[Saved data entries]

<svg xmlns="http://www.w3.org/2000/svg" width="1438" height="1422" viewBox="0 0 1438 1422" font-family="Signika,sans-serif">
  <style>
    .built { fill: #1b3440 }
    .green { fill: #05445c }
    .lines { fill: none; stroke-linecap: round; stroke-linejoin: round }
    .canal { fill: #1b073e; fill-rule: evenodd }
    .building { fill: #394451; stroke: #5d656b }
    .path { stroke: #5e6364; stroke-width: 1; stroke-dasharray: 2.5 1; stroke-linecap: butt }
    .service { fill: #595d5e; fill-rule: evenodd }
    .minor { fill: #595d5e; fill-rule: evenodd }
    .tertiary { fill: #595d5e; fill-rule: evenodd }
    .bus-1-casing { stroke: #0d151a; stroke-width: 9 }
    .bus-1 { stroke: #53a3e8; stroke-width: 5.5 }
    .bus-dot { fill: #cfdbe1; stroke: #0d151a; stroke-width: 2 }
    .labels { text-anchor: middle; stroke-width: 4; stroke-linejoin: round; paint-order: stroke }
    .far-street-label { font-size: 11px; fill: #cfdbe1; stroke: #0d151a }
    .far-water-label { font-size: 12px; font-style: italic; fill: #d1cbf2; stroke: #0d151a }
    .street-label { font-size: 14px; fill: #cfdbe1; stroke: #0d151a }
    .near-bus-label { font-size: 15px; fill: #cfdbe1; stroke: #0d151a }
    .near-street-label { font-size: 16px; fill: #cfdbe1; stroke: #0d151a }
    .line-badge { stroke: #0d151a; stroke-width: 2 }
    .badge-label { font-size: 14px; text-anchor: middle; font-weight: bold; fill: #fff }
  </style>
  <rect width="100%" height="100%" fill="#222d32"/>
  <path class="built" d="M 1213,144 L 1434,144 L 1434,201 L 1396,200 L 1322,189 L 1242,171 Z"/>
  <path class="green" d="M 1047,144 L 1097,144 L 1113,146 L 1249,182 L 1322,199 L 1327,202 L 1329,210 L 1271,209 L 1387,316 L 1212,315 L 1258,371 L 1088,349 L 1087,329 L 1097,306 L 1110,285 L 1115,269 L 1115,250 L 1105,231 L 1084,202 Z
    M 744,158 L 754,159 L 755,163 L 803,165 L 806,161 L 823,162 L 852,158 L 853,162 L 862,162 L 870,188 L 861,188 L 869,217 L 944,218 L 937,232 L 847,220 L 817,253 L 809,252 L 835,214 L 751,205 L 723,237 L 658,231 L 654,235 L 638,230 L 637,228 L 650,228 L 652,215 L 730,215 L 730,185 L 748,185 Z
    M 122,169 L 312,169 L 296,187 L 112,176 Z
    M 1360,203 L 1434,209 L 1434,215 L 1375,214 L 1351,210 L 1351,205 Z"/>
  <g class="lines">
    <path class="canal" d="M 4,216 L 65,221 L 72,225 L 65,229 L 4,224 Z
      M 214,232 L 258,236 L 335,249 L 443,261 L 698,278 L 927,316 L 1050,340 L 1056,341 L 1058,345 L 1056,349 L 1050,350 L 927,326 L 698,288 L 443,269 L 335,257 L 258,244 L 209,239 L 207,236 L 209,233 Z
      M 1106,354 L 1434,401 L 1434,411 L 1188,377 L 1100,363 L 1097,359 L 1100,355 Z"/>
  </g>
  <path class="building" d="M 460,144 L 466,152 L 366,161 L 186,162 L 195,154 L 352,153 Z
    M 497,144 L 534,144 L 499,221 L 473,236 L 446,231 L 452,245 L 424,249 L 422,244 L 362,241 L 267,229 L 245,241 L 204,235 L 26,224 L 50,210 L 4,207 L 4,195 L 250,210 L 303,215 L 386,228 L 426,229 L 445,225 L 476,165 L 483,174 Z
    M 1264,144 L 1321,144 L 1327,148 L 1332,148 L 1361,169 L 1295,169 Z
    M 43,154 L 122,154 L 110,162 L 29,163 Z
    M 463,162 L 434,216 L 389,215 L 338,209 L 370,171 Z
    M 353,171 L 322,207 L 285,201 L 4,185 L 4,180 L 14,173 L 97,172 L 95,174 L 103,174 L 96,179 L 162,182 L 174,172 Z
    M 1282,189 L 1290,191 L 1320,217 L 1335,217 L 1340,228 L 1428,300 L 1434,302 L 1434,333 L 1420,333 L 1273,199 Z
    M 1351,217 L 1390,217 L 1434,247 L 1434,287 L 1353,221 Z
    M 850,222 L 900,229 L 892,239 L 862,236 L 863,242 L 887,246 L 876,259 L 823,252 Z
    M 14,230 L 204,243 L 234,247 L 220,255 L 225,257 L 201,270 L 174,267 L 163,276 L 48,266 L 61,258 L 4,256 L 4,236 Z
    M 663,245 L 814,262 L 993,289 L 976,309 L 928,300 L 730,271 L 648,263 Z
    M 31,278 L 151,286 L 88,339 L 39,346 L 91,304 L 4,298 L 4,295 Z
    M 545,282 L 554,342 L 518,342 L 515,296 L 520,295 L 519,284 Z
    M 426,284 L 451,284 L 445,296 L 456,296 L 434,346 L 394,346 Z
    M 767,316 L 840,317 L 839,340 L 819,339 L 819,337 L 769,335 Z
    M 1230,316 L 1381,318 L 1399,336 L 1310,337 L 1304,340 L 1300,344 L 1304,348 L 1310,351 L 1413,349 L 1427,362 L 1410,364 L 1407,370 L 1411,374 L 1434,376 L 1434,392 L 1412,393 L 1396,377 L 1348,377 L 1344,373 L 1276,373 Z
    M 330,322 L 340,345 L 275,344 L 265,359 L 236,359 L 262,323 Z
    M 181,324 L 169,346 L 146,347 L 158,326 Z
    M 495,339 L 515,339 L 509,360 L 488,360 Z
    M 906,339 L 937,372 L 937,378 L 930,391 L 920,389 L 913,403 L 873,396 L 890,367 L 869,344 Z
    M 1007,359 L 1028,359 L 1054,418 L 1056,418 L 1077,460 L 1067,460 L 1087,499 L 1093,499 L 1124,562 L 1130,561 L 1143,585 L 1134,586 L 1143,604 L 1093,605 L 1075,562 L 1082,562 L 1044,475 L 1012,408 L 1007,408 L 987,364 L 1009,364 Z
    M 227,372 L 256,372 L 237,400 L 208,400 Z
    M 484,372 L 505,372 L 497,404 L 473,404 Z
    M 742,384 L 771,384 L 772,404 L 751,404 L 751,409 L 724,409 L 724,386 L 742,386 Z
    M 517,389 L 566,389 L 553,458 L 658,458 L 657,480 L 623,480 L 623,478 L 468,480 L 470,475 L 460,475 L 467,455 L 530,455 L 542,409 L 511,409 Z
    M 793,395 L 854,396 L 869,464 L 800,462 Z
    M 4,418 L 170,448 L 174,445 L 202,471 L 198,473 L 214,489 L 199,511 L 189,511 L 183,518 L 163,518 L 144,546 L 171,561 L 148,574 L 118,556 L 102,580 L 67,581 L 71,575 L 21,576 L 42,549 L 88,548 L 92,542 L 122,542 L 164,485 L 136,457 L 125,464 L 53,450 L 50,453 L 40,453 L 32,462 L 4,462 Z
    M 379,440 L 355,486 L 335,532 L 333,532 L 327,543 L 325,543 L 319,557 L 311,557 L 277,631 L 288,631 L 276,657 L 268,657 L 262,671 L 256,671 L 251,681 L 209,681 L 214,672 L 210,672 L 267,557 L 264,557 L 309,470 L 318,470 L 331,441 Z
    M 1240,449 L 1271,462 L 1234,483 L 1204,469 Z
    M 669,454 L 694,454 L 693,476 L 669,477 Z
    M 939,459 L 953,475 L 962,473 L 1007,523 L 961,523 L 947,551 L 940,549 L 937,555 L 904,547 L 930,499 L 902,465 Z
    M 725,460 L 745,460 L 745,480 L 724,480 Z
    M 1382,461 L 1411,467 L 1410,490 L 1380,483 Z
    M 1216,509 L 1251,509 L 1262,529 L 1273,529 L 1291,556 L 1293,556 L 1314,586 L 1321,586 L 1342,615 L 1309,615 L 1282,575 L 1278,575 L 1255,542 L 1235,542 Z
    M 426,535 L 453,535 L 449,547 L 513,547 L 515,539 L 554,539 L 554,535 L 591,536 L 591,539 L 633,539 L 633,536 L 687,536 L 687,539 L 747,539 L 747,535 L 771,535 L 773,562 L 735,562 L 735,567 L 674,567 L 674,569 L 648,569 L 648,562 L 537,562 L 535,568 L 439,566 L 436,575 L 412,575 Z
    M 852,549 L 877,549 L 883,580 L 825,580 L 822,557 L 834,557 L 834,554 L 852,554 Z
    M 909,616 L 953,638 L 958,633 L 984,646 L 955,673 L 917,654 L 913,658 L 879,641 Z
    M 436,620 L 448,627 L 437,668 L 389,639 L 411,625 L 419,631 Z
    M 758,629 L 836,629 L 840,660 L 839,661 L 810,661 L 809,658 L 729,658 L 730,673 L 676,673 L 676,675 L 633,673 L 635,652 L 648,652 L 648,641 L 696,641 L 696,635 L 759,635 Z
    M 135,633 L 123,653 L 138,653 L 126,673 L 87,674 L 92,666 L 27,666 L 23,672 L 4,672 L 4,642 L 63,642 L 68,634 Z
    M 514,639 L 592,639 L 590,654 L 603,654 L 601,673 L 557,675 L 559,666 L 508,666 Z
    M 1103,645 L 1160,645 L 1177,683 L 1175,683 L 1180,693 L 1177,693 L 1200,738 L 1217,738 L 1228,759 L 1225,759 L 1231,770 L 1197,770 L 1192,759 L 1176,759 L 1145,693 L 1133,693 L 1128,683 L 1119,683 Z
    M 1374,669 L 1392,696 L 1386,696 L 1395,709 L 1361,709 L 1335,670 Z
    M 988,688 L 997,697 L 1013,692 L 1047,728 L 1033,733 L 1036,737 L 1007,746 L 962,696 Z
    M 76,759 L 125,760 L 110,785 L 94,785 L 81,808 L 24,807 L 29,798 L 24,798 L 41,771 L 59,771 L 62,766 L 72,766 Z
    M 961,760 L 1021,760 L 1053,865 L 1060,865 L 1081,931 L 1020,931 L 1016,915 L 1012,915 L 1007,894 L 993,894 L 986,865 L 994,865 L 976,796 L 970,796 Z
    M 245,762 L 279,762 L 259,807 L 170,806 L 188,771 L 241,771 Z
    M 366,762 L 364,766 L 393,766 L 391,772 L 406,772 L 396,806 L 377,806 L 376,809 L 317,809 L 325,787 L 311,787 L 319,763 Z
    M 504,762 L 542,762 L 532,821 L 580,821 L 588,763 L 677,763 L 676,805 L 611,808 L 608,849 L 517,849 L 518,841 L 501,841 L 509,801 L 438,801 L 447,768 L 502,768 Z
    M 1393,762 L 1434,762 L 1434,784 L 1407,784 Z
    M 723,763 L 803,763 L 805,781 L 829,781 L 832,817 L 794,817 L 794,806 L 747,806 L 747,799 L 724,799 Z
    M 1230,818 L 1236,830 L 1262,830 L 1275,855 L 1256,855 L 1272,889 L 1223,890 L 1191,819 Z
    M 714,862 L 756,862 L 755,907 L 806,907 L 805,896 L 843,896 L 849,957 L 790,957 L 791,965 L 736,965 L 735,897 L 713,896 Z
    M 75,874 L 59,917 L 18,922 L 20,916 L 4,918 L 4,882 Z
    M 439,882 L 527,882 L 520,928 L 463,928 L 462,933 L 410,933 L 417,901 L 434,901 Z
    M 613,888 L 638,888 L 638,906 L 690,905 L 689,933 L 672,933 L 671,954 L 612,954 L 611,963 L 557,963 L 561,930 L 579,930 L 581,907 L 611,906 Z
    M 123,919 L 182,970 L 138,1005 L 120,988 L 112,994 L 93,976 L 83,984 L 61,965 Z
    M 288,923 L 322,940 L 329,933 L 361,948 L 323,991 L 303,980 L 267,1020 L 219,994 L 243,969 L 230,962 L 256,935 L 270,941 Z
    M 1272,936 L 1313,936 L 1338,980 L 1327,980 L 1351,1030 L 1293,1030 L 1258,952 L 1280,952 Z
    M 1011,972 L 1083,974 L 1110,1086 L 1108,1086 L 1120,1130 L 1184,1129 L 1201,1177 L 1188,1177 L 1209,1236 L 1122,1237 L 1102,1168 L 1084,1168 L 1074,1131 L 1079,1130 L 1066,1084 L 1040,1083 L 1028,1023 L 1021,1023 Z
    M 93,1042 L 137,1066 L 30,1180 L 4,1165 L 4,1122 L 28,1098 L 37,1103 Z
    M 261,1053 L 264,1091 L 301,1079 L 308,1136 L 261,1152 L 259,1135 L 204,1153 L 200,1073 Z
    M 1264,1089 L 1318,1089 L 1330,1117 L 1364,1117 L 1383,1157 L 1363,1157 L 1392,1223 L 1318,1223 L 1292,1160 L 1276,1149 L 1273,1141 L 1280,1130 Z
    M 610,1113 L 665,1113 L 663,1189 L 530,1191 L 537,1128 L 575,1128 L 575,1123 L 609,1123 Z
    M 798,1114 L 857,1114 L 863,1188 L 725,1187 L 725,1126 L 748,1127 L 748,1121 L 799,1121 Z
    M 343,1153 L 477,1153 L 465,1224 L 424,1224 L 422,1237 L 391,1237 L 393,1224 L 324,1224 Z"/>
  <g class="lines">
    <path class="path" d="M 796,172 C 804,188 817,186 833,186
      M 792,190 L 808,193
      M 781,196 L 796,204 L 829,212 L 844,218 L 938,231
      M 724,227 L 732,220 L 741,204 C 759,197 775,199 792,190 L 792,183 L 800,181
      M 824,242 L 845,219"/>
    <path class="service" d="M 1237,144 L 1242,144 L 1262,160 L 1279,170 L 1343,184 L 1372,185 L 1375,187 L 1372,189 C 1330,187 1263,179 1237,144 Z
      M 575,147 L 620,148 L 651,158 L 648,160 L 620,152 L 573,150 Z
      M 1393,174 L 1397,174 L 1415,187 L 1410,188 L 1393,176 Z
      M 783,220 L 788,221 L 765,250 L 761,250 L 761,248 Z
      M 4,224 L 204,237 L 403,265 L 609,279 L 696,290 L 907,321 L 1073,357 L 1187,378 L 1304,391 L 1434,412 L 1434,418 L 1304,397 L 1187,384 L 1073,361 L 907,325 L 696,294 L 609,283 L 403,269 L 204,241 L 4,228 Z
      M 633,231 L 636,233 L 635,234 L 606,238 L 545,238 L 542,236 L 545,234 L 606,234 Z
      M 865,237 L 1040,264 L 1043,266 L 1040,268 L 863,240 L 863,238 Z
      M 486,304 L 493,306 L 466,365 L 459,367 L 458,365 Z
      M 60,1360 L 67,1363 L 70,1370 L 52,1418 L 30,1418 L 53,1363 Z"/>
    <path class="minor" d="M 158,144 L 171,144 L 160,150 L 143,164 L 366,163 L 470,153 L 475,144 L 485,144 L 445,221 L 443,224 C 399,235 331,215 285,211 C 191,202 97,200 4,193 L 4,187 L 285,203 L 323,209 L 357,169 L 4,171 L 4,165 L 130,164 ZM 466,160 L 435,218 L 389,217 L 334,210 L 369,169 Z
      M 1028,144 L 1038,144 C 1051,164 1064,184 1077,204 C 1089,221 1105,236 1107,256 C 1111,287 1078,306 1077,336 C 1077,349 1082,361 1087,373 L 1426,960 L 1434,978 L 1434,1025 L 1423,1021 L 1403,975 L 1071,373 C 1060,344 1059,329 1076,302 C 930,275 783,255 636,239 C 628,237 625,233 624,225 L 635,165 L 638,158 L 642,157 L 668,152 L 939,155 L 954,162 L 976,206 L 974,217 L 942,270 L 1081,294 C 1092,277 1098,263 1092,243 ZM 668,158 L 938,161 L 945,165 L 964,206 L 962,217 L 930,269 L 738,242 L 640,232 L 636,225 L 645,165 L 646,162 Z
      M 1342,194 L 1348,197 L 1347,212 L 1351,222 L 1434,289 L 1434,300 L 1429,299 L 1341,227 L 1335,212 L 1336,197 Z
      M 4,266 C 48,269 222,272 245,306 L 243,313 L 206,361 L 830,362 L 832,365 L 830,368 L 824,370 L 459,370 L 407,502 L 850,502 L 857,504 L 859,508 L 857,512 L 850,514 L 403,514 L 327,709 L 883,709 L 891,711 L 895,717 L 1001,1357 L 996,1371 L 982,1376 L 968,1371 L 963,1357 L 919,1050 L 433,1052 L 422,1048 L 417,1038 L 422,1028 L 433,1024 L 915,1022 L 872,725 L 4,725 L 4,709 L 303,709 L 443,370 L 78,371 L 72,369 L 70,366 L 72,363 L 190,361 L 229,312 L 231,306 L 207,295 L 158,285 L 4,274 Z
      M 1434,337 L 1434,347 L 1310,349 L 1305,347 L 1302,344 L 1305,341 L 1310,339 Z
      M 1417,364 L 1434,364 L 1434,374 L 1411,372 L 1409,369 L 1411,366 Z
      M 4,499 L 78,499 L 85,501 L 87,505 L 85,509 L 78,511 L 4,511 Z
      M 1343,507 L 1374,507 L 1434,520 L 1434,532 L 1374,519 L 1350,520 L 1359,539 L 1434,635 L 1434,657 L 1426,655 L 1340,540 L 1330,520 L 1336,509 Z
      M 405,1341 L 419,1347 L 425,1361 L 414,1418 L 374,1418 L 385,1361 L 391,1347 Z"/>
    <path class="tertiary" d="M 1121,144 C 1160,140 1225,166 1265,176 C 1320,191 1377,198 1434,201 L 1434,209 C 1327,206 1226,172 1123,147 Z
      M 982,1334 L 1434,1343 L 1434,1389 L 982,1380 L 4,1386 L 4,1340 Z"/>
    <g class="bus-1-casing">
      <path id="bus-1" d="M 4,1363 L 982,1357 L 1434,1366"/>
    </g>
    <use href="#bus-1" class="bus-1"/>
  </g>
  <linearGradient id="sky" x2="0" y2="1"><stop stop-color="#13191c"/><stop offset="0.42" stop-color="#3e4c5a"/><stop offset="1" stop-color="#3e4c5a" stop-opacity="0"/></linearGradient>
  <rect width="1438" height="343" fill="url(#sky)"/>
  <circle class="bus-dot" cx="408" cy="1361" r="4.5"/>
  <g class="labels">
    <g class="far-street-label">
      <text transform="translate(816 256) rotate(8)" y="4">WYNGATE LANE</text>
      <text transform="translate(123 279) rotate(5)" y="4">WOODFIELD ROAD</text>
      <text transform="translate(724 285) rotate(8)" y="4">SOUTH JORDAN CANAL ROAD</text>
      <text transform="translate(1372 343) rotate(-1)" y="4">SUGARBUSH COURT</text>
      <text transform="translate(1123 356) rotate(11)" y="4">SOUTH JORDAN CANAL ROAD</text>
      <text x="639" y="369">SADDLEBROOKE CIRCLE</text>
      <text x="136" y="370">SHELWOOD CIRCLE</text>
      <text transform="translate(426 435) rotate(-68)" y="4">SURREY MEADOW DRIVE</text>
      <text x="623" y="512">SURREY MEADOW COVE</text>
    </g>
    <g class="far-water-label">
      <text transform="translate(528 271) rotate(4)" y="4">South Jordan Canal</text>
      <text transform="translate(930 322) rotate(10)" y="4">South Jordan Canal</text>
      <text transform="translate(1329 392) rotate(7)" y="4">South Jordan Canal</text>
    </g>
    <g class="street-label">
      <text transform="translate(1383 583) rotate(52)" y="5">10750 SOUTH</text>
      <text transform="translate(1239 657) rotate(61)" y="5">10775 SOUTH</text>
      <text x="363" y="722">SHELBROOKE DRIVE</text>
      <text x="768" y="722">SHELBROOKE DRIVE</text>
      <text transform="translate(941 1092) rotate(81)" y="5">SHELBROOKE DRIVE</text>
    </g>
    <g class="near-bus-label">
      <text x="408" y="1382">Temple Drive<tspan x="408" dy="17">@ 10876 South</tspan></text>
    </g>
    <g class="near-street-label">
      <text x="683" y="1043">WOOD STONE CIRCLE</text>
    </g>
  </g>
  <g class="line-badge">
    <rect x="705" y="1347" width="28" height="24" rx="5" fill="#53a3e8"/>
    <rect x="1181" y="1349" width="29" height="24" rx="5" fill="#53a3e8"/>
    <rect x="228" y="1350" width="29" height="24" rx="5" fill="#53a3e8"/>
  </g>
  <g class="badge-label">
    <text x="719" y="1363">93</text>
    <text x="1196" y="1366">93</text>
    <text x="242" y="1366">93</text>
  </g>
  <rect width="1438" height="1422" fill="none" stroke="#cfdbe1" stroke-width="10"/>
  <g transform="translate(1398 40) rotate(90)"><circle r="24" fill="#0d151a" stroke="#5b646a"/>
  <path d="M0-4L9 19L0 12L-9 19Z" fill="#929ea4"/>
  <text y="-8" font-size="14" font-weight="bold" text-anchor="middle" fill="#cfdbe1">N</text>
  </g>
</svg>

• [WHAT IS BEING ASKED]:
Where in the records above does the word "linecap" appear? Copy each line that holds it.

• [PROBLEM SOLUTION]:
    .lines { fill: none; stroke-linecap: round; stroke-linejoin: round }
    .path { stroke: #5e6364; stroke-width: 1; stroke-dasharray: 2.5 1; stroke-linecap: butt }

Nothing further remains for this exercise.